At 9:21 PM 01/16/95, Homer Wilson Smith wrote: [snip]
Does any single recipient have the right to demand that they be blocked from all anon messages. I would say yes.
How about demanding blocking anon messages only from some senders? That is harder to implement. If you block the sender, you block ALL his postings, not just to that party. So you would need to block specific From: and To: combinations. This would not work with chaining at all, even if we did share blocking information. So that is out.
Does a list owner have the right to demand blocking to his list, with or without a vote of the list readers? I would say yes.
What about a newsgroup? I would say it takes a vote. Are anon voites allowed? Touchy question that was important at one time on alt.r.scientology.
I agree with all of that. Somewhat conditionally with what you say about newsgroups, because while it sounds nice, it would be hard to implement. I'm tempted to say that a newsgroup, by it's nature, doesn't have any mechanism for control/government, once created. And as such, doesn't have any way to "decide" not to accept anonymous posts, or posts from a specific user or remailer. So I'm tempted to say "tough luck" to newsgroups that don't like receiving anonymous posts. The alternative is for people interested to create a moderated newsgroup, where of course the moderator could refuse to allow anonymosu posts with or without the remailer operators cooperation.
Anyhow I would guess that the correct action here is to write the offender and let him know a complaint has been registered against him. I would also educate him as to why he was so easily traced and tell him that if he wants to avoid such in the future to start chaining.
Yes, I think that is an excellent course of action.
However if he is a determined abuser not prone to social embarassment, then the sharing of blocking among remailer operators might become a very good idea.
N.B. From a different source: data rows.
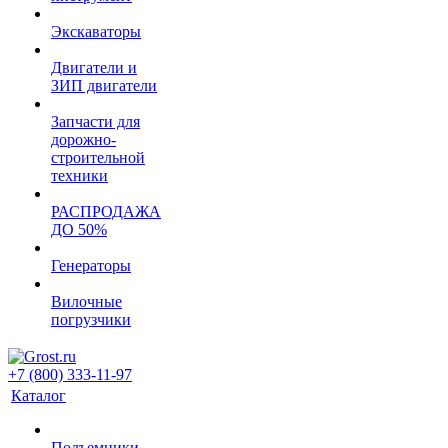
Экскаваторы
Двигатели и
ЗИП двигатели
Запчасти для
дорожно-
строительной
техники
РАСПРОДАЖА
ДО 50%
Генераторы
Вилочные
погрузчики
+7 (800) 333-11-97
Каталог
Подъемники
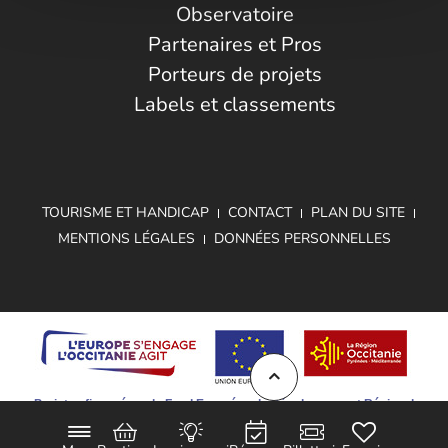
Observatoire
Partenaires et Pros
Porteurs de projets
Labels et classements
TOURISME ET HANDICAP
CONTACT
PLAN DU SITE
MENTIONS LÉGALES
DONNÉES PERSONNELLES
Projet cofinancé par le Fond Européen de Développement Régional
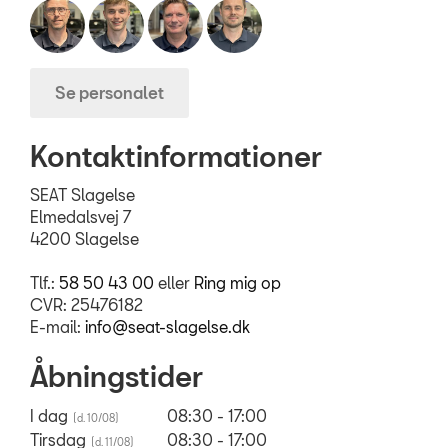
Se personalet
Kontaktinformationer
SEAT Slagelse
Elmedalsvej 7
4200 Slagelse
Tlf.:
58 50 43 00
eller
Ring mig op
CVR: 25476182
E-mail:
info@seat-slagelse.dk
Åbningstider
I dag
08:30 - 17:00
Tirsdag
08:30 - 17:00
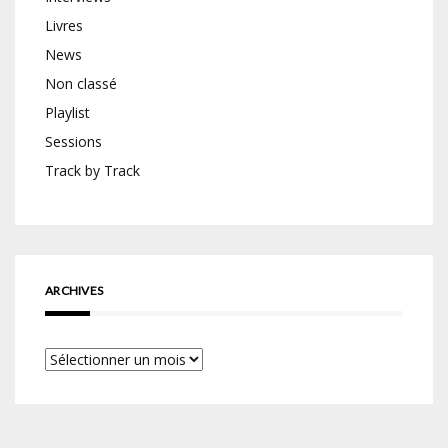
Livres
News
Non classé
Playlist
Sessions
Track by Track
ARCHIVES
Archives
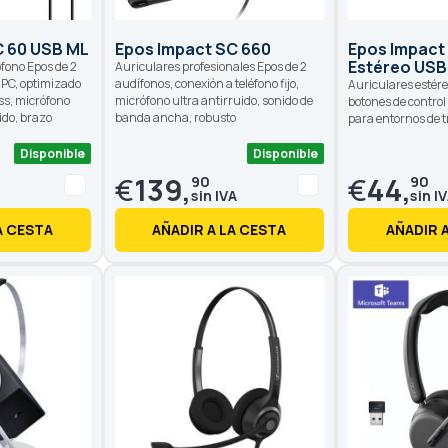
C 60 USB ML
Epos Impact SC 660
Epos Impact
Estéreo USB
fono Epos de 2
Auriculares profesionales Epos de 2
 PC, optimizado
audífonos, conexión a teléfono fijo,
Auriculares estére
ss, micrófono
micrófono ultra antirruido, sonido de
botones de control 
ido, brazo
banda ancha, robusto
para entornos de t
Disponible
Disponible
€
139,
€
44,
90
90
A CESTA
AÑADIR A LA CESTA
AÑADIR 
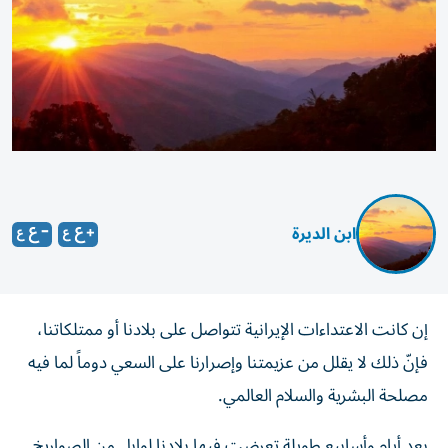
ابن الديرة
إن كانت الاعتداءات الإيرانية تتواصل على بلادنا أو ممتلكاتنا،
فإنّ ذلك لا يقلل من عزيمتنا وإصرارنا على السعي دوماً لما فيه
مصلحة البشرية والسلام العالمي.
بعد أيام وأسابيع طويلة تعرضت فيها بلادنا لوابل من الصواريخ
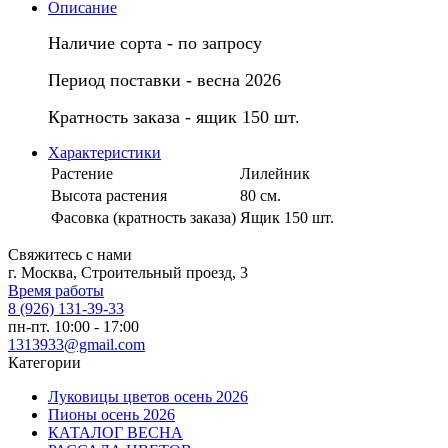
Описание
Наличие сорта - по запросу
Период поставки - весна 2026
Кратность заказа - ящик 150 шт.
Характеристики
Растение
Лилейник
Высота растения
80 см.
Фасовка (кратность заказа)
Ящик 150 шт.
Свяжитесь с нами
г. Москва, Строительный проезд, 3
Время работы
8 (926) 131-39-33
пн-пт. 10:00 - 17:00
1313933@gmail.com
Категории
Луковицы цветов осень 2026
Пионы осень 2026
КАТАЛОГ ВЕСНА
I'm not so sure about that. It might become neccesary, but blocking remailer delivery to a particular address is a _much_ more desirable solution, in my opinion. If a particular person doesn't want to receive anonymous mail, fine. And it might be good to have a mechanism by which he could make those desires known to all remailers, so he doesn't have to do it individually. But if he does want to receive mail from the remailers, I think he's got to receive all mail from the remailers, and not count on the remailer operators to play Identity Detective and try to screen out people he doesn't like. Same with a listserv and the requests of the listserv operator. A newsgroup is, of course, more touchy, because there really _isn't_ a way for "the newsgroup" to decide not to accept anonymous posts. And I'm not really sure there should be. Part of the answer relies on how "independent" your remailer is. If you _were_ to take no action at all to people who complain about "abuse", would you get in trouble? (from school, company, service provider, country). If you would, then you've got to decide if you are willing to take the heat. And your probably not willing to take the heat for Cantor & Siegel to spam the net. So you've got to do what you've got to do. But, personally, if I ran a remailer on a machine that wasn't subject to political pressure (from school, service provider, whatever), I would never make any effort to cooperate with other operators to track down "offenders", and I'd never exclude any newsgroups from delivery. Because I wouldn't want to play censor and decide what "offense" is worth tracking down, and what isn't. And because even having the _capability_ to track down people is really dangerous, when you get pressure to track down someone you _don't_ want to track down. Much better to say "Can't be done, don't have logs, can't figure out who it was," then to have to admit "well, I've tracked down 5 people in the past month cause someone complained about them." Kind of ruins the point of anon remailers. Best would be to have tracking down be impossible, and it would be close to, if not entirely, impossible if the user took the proper precauations. But even if it's possible, it's probably best not to develop a mechanism to do it.